En d’autres termes, il présente un « potentiel de réchauffement global » (PRG) élevé. La réduction des émissions de méthane est donc le moyen le plus rapide de ralentir le réchauffement climatique.
L’autre école soutient que le méthane, contrairement au CO2 qui persiste pendant des millénaires, a une durée de vie relativement courte dans l’atmosphère terrestre, se décomposant au bout d’environ 12 ans, et qu’il fait partie d’un cycle naturel.
Un certain niveau d’émissions est donc normal et devrait être considéré comme une référence. Les chercheurs ajoutent un astérisque et appellent ce modèle « GWP* » (PRG).
La Nouvelle-Zélande s’est rangée du côté de cette dernière approche, en adoptant des objectifs visant à stabiliser – plutôt qu’à réduire fortement – les émissions de méthane. Dans le cadre de cette approche, seules les augmentations significatives de la production de méthane sont traitées comme des émissions supplémentaires de gaz à effet de serre, contrairement au CO2 qui s’accumule au fil du temps.
Les agriculteurs européens, en Irlande et ailleurs, sont favorables à cette approche, qui pourrait avoir des implications majeures pour l’objectif de l’UE de réduire les émissions de gaz à effet de serre de 55 % d’ici 2030 par rapport aux niveaux de 1990 – un objectif qui semble de plus en plus hors de portée.
Les scientifiques se mobilisent
Les militants pour le climat et les scientifiques craignent que l’adoption des nouveaux protocoles de comptage du méthane, qui gagnent également du terrain aux États-Unis et au Brésil, ne favorise les grands émetteurs actuels de ce super-polluant climatique – et n’accélère le réchauffement climatique.

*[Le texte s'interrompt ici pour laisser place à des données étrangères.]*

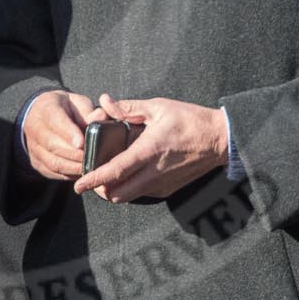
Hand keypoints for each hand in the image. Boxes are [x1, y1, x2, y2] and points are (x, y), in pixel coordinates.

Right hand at [21, 90, 93, 180]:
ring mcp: (33, 147)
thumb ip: (89, 111)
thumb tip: (101, 117)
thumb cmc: (66, 108)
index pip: (55, 121)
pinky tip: (81, 173)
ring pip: (52, 162)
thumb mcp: (78, 103)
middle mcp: (34, 127)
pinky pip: (52, 172)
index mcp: (46, 107)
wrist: (43, 115)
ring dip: (72, 167)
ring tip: (90, 168)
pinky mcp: (36, 161)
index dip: (68, 133)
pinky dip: (68, 174)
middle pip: (52, 145)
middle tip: (92, 159)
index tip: (82, 143)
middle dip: (74, 154)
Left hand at [71, 95, 227, 202]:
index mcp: (148, 151)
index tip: (78, 185)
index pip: (114, 171)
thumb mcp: (159, 107)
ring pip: (129, 197)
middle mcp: (154, 173)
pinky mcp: (169, 189)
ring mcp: (162, 184)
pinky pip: (142, 194)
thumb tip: (105, 101)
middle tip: (92, 177)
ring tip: (109, 174)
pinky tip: (132, 172)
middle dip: (100, 189)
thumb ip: (128, 107)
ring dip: (115, 189)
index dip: (93, 179)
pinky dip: (131, 188)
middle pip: (117, 194)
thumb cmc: (190, 120)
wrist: (220, 140)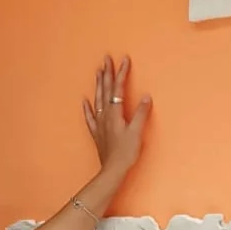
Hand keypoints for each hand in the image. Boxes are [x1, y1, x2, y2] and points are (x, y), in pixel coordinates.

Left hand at [83, 55, 151, 177]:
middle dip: (107, 74)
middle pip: (105, 91)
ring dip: (98, 85)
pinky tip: (84, 101)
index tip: (124, 60)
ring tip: (98, 72)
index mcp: (115, 114)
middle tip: (106, 59)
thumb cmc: (125, 153)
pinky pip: (90, 117)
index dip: (121, 73)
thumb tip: (145, 97)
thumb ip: (141, 114)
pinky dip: (87, 108)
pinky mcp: (97, 133)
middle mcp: (105, 116)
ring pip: (97, 100)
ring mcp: (99, 124)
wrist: (112, 170)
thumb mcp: (137, 132)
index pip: (118, 89)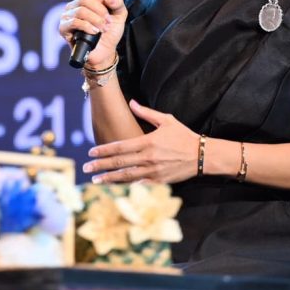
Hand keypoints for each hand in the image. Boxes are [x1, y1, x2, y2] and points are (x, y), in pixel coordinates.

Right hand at [58, 0, 126, 68]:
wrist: (105, 51)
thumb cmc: (110, 32)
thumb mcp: (119, 15)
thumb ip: (118, 3)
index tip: (106, 4)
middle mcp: (74, 5)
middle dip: (100, 10)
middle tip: (107, 21)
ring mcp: (67, 16)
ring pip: (81, 10)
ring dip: (96, 20)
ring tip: (103, 28)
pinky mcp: (63, 28)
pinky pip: (74, 22)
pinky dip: (87, 26)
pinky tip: (94, 32)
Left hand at [82, 100, 197, 183]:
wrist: (202, 156)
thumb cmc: (183, 136)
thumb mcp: (166, 120)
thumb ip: (147, 113)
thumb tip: (132, 103)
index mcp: (147, 142)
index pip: (120, 147)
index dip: (104, 150)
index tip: (91, 151)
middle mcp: (147, 158)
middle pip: (119, 163)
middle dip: (101, 165)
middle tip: (86, 167)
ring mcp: (152, 171)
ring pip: (126, 176)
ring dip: (109, 178)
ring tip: (96, 180)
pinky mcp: (158, 181)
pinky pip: (139, 184)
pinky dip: (127, 185)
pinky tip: (116, 186)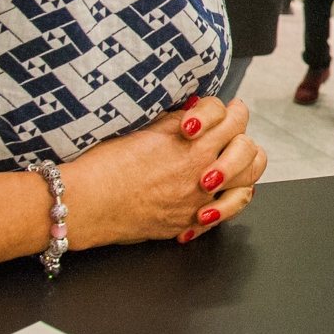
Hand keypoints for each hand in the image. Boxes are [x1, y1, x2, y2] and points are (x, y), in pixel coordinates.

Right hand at [61, 94, 266, 247]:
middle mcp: (203, 173)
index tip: (224, 110)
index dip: (228, 109)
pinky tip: (216, 195)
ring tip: (232, 163)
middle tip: (232, 131)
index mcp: (194, 144)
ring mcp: (199, 202)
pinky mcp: (187, 223)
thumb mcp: (145, 129)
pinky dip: (225, 204)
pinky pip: (224, 214)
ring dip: (243, 171)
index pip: (231, 117)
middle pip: (248, 149)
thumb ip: (177, 119)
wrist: (86, 203)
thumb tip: (197, 110)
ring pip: (247, 185)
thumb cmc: (105, 166)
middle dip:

« Les efforts mondiaux d’atténuation du changement climatique risquent d’être compromis par une mauvaise utilisation des nouvelles approches relatives au méthane », met en garde une lettre publiée jeudi, signée par d’éminents climatologues tels que Johannes Rockström, directeur de l’institut allemand PIK, et Robert Howarth, figure de proue de la recherche sur le méthane à l’université Cornell.
Passer d’un comptage des émissions concrètes à une approche fondée sur l’écart par rapport à une référence fixe « permettrait aux principaux émetteurs de méthane de continuer à produire de grandes quantités de gaz à effet de serre tout en revendiquant la « neutralité climatique » », préviennent-ils.
Un porte-parole du ministère irlandais du Climat a déclaré que les émissions de méthane du pays étaient « calculées et comptabilisées conformément aux normes européennes et internationales convenues », tandis que le programme gouvernemental « reconnaît l’ampleur du défi auquel l’Irlande est confrontée et définit un programme complet pour répondre à la crise climatique ».